- First volume of Kanon published by Shogakukan on October 26, 1995

花音
- Genre: Drama
- Written by: Chiho Saito
- Published by: Shogakukan
- Magazine: Petit Comic
- Original run: 1995 – 1997
- Volumes: 6

= Kanon (manga) =

Japanese manga series

Kanon (花音, Kanon) is a Japanese music manga written and illustrated by Chiho Saito. It was serialised by Shogakukan in Petit Comic from 1995 to 1997 and collected in six bound volumes. Kanon received the 1997 Shogakukan Manga Award for shōjo manga.

==Plot==
A pregnant Japanese photographer travels to Mongolia and ends up staying there. Eighteen years later, Yuko runs a hotel with the help of her daughter, Kanon, who shows great talent with the violin. Following an accident, a dying Yuko reveals that Kanon's father is alive and that she has inherited his musical gift. Hotel guest Tendo Kawahara comes to Kanon's aid. She moves into Tendo's apartment in Japan and attends classes arranged by him. He decides that the person most fitting to guide Kanon is Gen Mikami, an arrogant conductor. Mikami is also head of a music school, and Kanon is enrolled there.

Yuko's sister lets her niece know about the three men she believes are most likely to be her father: violinist Koki Sawa, pianist Sachio Kajiwara, and conductor Kent Gregory. Kanon eventually finds out that Koki is dead and that his wife was his only love. Sachio has no interest in women. Kent, the last candidate, immediately tells Kanon she is his child. A happy time ensues.

All through the search for her father, Kanon has grown closer to Mikami. She confesses her love and he lies, saying he is only interested in her talent. A short time after Kanon's first meeting with Kent, Mikami sees a picture of Yuko and realizes she's the woman he fell in love with when he was still a teenager. After their first night together, she disappeared from his life.

Kent hides from Kanon that he is ill and only has a short time left to live. After collapsing during a performance, he admits in a letter that Kanon is not his daughter. Having loved Yuko, he thought that he and Kanon brightening each other's life would be a good idea. He also writes that a pregnant Yuko told him that the baby's father played a Guadagnini.

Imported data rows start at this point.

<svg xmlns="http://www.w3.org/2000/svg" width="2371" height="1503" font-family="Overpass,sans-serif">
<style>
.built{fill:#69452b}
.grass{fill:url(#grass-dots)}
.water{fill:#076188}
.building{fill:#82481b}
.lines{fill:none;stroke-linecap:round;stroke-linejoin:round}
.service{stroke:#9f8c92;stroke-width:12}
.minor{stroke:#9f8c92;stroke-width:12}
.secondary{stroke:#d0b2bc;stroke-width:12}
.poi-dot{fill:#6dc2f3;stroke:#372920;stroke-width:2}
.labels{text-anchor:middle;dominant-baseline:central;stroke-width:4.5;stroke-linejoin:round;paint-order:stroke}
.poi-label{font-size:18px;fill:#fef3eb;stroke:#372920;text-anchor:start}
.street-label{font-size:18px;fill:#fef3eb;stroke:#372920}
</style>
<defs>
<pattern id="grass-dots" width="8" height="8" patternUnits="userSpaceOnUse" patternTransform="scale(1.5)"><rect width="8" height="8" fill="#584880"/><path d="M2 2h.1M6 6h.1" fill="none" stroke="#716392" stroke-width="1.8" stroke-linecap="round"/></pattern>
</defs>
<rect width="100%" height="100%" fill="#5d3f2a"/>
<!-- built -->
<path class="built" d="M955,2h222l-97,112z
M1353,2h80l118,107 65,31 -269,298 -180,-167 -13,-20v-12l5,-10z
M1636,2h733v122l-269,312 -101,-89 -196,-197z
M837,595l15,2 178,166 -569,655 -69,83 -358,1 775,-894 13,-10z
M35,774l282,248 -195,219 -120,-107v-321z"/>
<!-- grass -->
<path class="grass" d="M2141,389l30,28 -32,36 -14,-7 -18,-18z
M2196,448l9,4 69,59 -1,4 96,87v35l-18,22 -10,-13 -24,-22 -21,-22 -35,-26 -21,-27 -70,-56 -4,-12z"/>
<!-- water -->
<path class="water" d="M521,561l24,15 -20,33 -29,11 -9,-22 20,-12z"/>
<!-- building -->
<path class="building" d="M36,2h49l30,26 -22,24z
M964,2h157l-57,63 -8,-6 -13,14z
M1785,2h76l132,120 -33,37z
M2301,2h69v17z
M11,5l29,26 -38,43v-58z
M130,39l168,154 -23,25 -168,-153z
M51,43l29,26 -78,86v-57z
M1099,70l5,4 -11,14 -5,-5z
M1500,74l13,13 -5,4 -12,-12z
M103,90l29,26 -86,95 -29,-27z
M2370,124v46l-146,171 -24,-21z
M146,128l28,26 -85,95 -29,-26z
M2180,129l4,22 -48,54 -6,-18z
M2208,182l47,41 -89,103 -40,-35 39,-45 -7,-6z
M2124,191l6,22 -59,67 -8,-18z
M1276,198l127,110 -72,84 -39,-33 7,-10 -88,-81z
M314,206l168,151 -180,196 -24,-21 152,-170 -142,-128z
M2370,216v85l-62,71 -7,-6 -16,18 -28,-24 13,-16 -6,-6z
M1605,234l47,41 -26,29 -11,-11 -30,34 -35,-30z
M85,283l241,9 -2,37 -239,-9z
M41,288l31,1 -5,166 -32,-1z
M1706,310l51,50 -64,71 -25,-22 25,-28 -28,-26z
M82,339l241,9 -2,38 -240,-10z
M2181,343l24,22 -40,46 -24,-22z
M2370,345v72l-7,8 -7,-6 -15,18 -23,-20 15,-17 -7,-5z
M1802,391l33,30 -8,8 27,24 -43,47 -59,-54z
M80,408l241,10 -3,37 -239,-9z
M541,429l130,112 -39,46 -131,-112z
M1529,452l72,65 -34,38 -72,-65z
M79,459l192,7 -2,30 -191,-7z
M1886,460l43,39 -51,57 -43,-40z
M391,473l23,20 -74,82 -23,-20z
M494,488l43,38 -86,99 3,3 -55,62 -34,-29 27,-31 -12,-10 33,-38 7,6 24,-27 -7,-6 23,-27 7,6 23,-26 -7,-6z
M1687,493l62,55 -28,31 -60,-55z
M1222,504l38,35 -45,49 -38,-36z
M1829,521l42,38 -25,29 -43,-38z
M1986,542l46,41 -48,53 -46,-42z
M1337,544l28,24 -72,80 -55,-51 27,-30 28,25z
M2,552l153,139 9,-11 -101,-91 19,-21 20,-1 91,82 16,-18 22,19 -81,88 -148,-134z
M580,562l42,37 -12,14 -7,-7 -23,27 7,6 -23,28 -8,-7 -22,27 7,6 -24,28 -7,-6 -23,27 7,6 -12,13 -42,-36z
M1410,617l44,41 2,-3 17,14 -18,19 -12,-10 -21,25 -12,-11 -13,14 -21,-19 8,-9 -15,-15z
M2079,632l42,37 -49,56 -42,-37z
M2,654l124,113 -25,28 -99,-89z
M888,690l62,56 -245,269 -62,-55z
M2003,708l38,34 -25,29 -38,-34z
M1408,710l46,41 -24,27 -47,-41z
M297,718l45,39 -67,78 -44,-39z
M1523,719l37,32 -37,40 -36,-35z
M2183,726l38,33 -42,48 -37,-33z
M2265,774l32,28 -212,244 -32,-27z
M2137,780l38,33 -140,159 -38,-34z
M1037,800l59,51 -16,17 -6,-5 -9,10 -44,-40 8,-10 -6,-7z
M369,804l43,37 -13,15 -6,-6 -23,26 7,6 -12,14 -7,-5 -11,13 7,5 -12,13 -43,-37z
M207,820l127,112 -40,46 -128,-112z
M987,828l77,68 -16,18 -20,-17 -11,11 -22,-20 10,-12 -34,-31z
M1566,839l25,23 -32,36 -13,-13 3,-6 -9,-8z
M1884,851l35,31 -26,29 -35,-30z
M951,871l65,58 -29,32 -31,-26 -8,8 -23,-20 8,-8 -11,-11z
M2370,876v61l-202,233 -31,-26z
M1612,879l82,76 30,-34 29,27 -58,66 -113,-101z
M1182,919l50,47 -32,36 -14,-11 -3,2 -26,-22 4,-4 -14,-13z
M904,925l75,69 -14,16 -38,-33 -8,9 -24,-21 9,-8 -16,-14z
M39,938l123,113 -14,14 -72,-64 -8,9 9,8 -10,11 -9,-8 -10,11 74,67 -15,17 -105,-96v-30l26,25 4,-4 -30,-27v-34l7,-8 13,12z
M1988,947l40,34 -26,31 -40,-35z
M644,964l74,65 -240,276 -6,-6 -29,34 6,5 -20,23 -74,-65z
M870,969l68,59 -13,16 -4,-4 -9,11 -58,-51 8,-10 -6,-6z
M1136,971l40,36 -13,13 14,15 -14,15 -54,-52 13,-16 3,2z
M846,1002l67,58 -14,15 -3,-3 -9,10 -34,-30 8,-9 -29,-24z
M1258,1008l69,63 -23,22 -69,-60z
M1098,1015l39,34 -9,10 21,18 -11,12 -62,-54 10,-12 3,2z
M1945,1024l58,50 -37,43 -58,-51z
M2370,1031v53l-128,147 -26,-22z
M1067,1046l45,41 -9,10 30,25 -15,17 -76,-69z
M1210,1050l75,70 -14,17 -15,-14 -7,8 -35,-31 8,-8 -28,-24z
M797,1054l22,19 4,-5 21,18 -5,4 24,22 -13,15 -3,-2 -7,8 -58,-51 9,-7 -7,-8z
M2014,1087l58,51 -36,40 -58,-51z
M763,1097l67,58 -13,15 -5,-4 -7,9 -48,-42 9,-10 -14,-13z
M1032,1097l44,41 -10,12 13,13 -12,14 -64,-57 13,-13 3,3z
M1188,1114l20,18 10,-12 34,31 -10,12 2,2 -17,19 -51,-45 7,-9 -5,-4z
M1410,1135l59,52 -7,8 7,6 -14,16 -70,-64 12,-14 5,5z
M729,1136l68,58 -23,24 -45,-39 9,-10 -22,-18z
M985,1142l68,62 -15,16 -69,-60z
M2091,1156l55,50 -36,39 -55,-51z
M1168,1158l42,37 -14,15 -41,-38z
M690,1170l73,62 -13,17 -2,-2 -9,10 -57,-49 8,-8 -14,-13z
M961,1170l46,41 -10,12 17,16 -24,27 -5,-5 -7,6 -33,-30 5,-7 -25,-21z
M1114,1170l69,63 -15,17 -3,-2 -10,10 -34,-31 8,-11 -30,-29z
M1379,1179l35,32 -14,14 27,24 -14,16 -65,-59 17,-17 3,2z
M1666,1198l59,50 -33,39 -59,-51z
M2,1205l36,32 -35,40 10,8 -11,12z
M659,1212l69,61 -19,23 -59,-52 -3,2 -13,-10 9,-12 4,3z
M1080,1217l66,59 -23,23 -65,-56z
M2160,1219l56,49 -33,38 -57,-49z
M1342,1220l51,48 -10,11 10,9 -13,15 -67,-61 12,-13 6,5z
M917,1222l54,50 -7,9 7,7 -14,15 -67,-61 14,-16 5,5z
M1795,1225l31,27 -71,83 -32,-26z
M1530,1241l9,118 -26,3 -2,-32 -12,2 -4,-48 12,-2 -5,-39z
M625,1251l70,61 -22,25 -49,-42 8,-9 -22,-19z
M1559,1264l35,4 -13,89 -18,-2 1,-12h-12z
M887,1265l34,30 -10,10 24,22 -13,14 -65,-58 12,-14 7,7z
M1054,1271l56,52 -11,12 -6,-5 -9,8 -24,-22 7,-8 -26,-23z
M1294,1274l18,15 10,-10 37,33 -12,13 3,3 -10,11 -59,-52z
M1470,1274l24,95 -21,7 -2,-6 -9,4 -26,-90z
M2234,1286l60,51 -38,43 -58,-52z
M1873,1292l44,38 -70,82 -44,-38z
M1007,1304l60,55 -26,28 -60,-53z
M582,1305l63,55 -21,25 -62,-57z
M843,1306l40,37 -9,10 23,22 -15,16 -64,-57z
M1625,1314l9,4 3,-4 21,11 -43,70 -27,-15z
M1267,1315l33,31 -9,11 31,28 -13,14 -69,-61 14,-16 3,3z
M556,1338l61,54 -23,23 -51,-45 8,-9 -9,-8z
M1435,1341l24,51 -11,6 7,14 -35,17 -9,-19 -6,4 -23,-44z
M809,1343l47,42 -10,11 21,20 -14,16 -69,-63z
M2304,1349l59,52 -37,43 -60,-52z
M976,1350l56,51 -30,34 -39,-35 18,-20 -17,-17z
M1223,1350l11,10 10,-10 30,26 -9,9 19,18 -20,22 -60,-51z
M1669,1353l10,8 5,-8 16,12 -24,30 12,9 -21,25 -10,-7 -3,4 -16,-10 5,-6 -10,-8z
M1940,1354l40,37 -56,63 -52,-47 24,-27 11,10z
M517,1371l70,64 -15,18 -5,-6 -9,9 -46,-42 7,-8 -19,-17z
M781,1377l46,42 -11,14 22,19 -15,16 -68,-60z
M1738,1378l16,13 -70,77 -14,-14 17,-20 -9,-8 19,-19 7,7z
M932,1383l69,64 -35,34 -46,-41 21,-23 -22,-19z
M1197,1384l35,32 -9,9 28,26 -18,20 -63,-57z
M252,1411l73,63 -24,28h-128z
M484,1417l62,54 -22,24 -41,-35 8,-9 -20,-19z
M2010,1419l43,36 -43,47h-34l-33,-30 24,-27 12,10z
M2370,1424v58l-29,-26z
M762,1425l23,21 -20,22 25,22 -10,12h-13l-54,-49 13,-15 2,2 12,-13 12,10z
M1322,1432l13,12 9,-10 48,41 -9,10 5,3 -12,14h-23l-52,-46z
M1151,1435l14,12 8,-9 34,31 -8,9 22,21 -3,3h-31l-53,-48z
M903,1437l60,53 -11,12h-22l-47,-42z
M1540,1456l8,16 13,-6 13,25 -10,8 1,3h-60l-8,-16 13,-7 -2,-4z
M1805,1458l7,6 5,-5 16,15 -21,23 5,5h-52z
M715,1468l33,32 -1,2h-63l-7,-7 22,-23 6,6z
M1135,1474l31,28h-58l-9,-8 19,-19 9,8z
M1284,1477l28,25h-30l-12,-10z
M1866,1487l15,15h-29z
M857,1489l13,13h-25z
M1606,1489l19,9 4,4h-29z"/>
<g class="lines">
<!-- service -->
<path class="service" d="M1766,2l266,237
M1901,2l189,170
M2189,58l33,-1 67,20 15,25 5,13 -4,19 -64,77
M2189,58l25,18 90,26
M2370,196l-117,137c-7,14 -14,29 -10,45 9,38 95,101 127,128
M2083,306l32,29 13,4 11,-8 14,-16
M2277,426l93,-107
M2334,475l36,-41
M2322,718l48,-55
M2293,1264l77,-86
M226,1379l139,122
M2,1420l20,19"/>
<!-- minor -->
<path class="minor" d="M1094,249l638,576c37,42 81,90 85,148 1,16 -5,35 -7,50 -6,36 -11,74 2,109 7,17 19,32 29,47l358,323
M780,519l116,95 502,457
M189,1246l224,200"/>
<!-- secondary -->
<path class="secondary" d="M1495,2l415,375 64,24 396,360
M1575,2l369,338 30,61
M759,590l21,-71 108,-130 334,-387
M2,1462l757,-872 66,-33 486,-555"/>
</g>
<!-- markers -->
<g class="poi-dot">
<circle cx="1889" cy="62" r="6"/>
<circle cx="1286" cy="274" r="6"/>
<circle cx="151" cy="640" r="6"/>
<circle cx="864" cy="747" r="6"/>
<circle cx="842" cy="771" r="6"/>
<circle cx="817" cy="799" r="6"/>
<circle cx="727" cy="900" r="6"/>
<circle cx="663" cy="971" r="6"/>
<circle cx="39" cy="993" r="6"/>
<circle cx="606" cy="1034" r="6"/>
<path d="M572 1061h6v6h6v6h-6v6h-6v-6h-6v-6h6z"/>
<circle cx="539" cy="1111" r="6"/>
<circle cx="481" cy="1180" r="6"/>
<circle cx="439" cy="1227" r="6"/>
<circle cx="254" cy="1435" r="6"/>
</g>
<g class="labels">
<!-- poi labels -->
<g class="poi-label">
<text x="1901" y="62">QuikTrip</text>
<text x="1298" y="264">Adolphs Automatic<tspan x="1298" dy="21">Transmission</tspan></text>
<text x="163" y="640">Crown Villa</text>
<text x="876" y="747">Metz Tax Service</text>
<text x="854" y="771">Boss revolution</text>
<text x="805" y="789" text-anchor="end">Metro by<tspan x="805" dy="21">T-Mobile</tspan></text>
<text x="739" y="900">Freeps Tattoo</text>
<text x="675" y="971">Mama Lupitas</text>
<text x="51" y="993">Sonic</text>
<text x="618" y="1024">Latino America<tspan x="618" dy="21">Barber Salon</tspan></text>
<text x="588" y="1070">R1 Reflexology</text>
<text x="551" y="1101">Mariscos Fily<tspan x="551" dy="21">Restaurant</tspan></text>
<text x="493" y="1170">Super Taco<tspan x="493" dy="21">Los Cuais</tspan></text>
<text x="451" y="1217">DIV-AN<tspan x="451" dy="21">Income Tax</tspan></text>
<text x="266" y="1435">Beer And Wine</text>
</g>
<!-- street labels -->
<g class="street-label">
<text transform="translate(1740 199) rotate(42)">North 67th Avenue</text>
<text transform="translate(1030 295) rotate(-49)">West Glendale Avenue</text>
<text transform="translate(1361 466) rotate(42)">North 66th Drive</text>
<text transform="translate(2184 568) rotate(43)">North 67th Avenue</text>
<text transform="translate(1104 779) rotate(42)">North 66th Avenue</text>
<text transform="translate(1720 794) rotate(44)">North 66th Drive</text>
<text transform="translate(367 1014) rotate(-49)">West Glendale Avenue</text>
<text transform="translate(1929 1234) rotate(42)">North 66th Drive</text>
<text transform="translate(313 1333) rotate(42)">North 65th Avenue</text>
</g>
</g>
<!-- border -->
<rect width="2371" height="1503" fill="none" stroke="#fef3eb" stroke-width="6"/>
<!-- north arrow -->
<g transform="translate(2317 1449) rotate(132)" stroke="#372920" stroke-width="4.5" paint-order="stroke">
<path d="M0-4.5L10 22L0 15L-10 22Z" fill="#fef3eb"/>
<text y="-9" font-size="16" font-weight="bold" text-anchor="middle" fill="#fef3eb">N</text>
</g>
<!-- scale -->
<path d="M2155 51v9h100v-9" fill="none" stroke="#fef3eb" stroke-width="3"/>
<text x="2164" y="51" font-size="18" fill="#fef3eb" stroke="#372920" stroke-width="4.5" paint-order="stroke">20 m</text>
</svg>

Following Kent's death, the letter falls into Tendo's hands. He realizes that Mikami is Kanon's father. Meanwhile, Kanon and Mikami have sex for the first time. Finding out the truth leads Mikami to end their relationship, despite that not being Kanon's wish. Deeply upset, she exchanges an expensive ring for an airplane ticket to Thailand. Tendo finds her, and from there, they go to Mongolia, Kanon's home country, where she remembers her love for music.

Years later, Kanon and Mikami see each other again. Regardless of what they know, she still wants them to be in a romantic relationship. He says that their relationship can only exist in the realm of music, a notion she rejects. Later, playing a piece of Mikami's while he conducts, Kanon realizes the truth in his words: during the emotional performance, he is neither her lover nor her father, but something else. They hug on the stage. That same evening, Kanon goes to find Tendo, who has always loved her.

==Manga==
Written and illustrated by Chiho Saito, Kanon was serialised by Shogakukan in the josei manga magazine Petit Comic from 1995 to 1997. The serial chapters were collected in six tankōbon volumes under the Flower Comics imprint. In 2003, Flower Comics re-released the manga in three bunkoban volumes.